[Collected data entries]
- - -

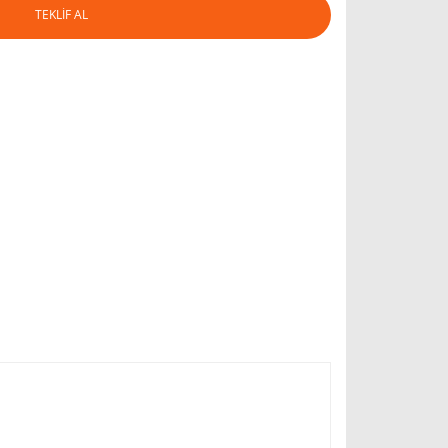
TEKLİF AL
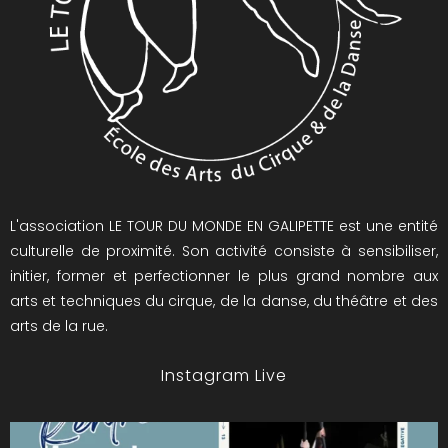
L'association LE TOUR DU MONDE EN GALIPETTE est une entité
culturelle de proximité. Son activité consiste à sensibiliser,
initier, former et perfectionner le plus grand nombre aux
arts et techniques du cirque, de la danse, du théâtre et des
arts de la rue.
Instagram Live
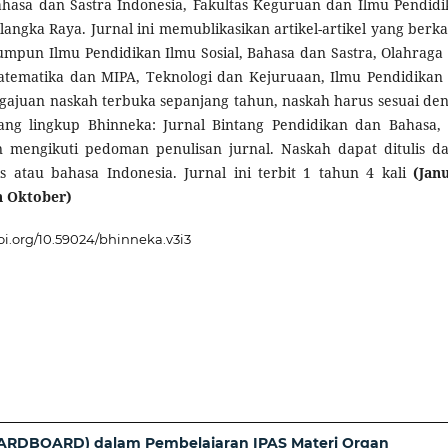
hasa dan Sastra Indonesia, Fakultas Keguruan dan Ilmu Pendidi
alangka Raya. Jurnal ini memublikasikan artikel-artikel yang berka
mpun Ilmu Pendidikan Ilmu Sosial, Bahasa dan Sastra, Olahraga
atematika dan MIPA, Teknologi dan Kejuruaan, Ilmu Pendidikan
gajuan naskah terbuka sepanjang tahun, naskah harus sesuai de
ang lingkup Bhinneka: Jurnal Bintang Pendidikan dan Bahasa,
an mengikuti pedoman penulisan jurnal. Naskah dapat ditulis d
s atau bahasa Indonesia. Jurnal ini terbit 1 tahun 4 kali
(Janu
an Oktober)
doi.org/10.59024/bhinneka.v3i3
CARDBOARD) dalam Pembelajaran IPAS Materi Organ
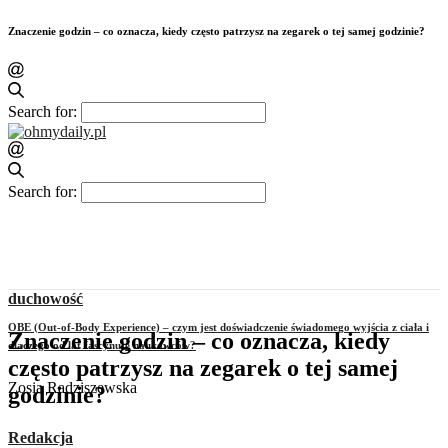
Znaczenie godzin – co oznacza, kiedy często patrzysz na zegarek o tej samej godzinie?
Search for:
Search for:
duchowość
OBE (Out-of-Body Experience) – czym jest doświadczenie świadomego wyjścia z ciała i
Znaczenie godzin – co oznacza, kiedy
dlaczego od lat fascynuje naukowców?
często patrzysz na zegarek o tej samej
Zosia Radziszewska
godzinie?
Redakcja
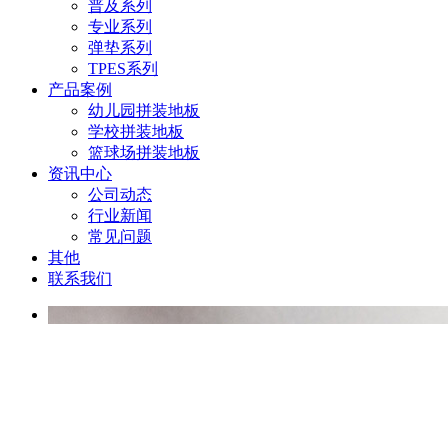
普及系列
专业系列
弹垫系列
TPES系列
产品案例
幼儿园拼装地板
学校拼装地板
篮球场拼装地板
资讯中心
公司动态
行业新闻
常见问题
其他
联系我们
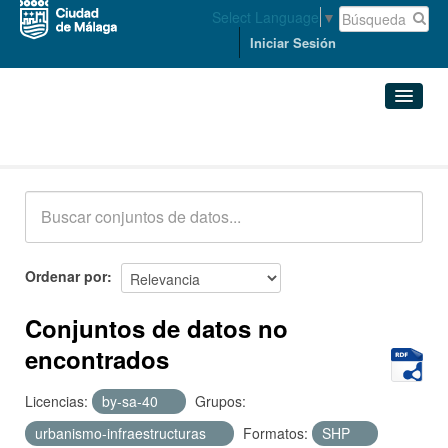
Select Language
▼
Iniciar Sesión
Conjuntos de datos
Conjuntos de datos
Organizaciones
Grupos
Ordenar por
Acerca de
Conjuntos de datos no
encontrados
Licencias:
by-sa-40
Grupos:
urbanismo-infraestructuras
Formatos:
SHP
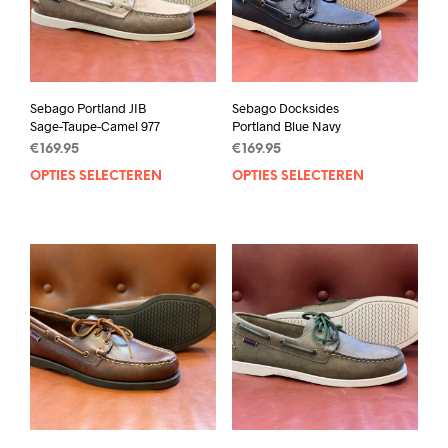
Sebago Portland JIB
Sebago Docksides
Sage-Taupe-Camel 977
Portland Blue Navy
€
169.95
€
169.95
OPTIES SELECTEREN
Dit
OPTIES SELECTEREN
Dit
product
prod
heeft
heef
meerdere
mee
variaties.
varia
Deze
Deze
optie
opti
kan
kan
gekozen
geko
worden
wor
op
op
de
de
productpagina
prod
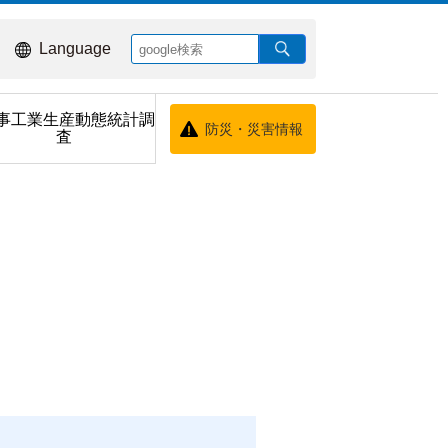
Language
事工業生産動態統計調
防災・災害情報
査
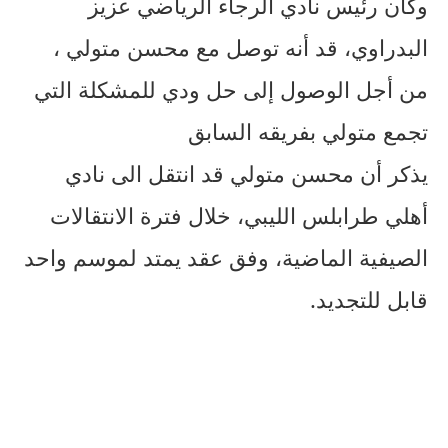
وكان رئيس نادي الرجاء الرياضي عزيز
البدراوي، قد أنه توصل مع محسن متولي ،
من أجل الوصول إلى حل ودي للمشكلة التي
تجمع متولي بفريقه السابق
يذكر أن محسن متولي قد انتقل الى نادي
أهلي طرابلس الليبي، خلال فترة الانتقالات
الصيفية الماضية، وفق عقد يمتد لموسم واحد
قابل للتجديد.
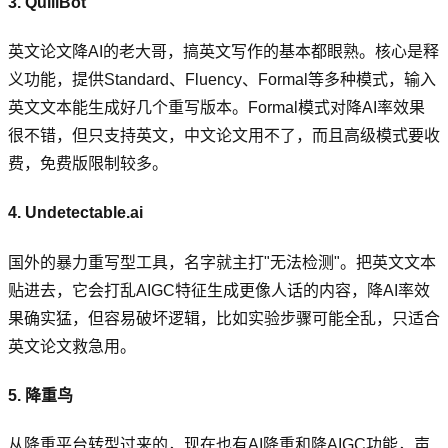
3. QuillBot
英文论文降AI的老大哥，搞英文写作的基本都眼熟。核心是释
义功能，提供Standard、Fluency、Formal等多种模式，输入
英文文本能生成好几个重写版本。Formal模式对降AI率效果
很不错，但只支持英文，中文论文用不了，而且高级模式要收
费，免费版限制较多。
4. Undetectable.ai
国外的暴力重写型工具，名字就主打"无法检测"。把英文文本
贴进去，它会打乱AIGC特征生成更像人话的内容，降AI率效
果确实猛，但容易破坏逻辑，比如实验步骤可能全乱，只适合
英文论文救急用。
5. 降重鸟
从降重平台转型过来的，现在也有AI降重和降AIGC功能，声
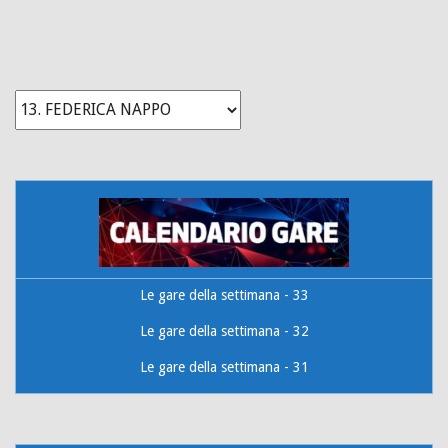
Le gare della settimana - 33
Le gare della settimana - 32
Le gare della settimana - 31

- - -

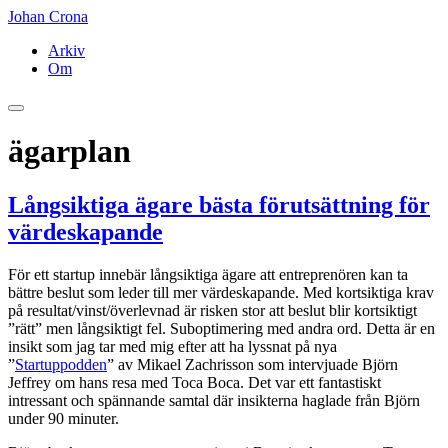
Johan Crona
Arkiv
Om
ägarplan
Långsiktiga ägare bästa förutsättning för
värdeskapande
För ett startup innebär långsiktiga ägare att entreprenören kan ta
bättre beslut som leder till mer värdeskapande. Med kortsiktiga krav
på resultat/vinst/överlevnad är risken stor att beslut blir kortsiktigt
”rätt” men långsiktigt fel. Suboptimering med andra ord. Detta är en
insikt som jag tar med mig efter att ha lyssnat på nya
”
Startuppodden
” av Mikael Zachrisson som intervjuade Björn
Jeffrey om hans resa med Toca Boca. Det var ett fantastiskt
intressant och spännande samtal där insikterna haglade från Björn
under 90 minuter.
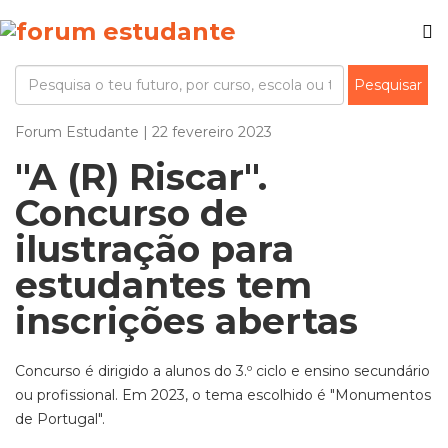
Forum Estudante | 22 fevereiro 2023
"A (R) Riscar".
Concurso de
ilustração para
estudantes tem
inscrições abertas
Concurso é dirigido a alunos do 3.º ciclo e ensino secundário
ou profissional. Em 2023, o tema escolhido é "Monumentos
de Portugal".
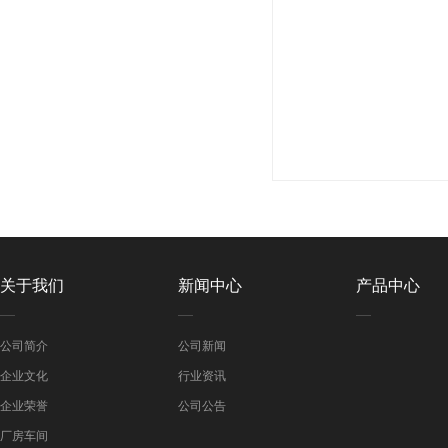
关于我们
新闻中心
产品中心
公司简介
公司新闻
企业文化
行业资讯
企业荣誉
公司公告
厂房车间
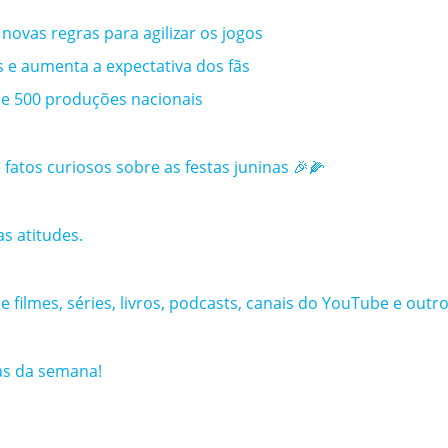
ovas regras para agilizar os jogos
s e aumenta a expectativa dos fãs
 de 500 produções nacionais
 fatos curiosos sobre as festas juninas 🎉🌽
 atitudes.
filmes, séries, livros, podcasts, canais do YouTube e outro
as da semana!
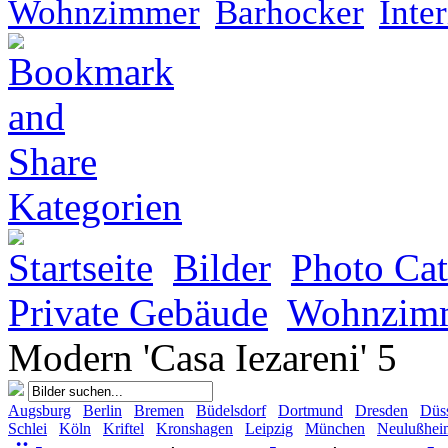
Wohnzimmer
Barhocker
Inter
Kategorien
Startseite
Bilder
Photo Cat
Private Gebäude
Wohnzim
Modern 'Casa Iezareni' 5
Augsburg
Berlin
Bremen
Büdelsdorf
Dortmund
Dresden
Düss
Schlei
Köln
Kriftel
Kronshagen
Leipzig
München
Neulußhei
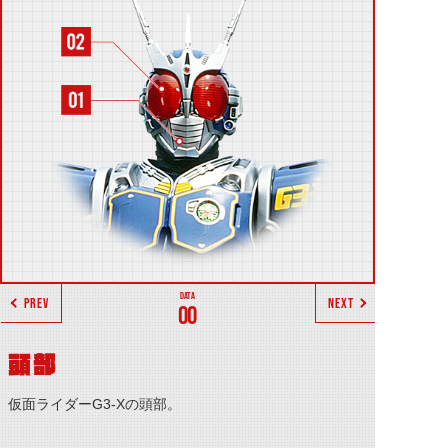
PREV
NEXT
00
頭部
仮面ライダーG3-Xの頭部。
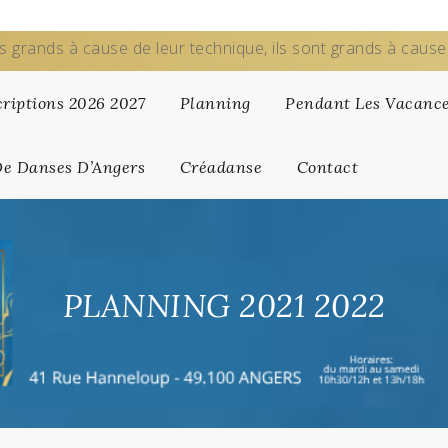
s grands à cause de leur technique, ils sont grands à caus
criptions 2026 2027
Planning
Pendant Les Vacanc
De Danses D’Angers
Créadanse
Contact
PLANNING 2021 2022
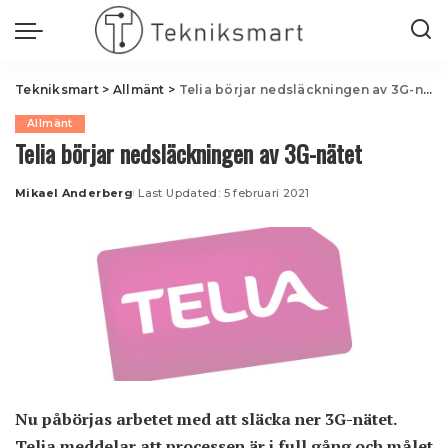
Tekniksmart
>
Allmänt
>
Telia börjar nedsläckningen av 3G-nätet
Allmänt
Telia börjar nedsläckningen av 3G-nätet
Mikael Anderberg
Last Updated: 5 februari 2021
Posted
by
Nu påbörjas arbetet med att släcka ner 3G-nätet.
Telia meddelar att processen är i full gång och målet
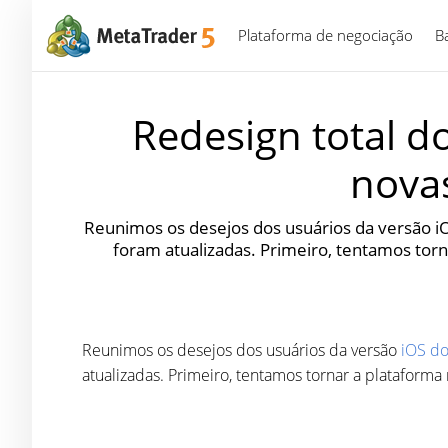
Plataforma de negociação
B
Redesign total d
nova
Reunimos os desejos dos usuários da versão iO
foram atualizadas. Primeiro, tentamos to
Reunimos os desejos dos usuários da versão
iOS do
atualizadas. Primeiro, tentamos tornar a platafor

- - -

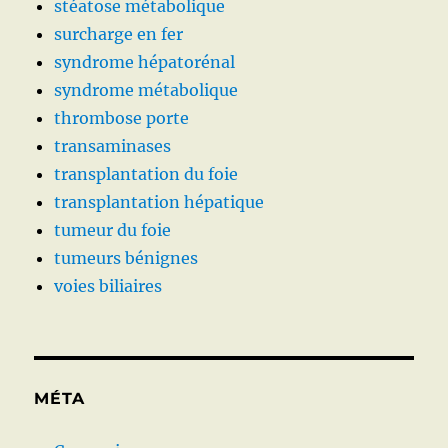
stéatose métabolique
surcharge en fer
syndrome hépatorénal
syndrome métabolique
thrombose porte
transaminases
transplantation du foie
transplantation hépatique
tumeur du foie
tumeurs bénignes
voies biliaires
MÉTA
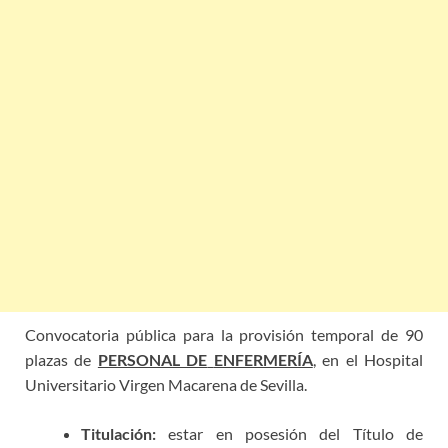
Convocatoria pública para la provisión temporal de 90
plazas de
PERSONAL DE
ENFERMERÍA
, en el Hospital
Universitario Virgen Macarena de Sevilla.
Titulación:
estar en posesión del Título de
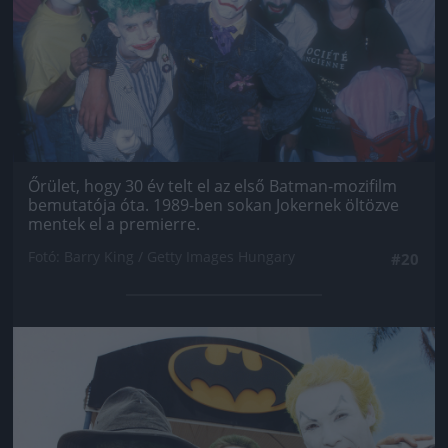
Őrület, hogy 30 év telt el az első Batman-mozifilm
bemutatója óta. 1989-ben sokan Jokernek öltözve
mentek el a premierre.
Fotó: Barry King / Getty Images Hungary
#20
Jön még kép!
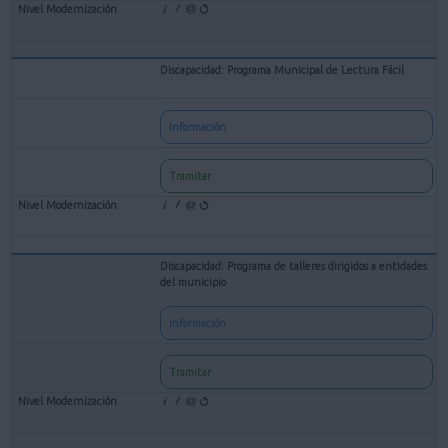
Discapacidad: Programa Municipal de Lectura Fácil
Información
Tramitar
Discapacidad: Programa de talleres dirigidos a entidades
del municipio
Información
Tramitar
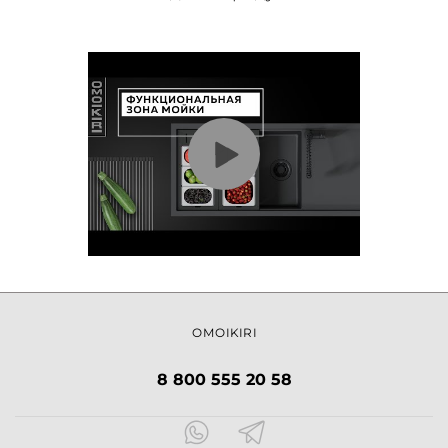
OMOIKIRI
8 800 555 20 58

- - -

§ **Work order**
Your task is to copy only the lines above starting at the one containing "تجمع متولي بفريقه السابق" and ending at the one containing "Le gare della settimana - 31". Copy them exactly, both ends included, and omit the pictures.

§ **Answer**
تجمع متولي بفريقه السابق
يذكر أن محسن متولي قد انتقل الى نادي
أهلي طرابلس الليبي، خلال فترة الانتقالات
الصيفية الماضية، وفق عقد يمتد لموسم واحد
قابل للتجديد.
3. QuillBot
英文论文降AI的老大哥，搞英文写作的基本都眼熟。核心是释
义功能，提供Standard、Fluency、Formal等多种模式，输入
英文文本能生成好几个重写版本。Formal模式对降AI率效果
很不错，但只支持英文，中文论文用不了，而且高级模式要收
费，免费版限制较多。
4. Undetectable.ai
国外的暴力重写型工具，名字就主打"无法检测"。把英文文本
贴进去，它会打乱AIGC特征生成更像人话的内容，降AI率效
果确实猛，但容易破坏逻辑，比如实验步骤可能全乱，只适合
英文论文救急用。
5. 降重鸟
从降重平台转型过来的，现在也有AI降重和降AIGC功能，声
Le gare della settimana - 33
Le gare della settimana - 32
Le gare della settimana - 31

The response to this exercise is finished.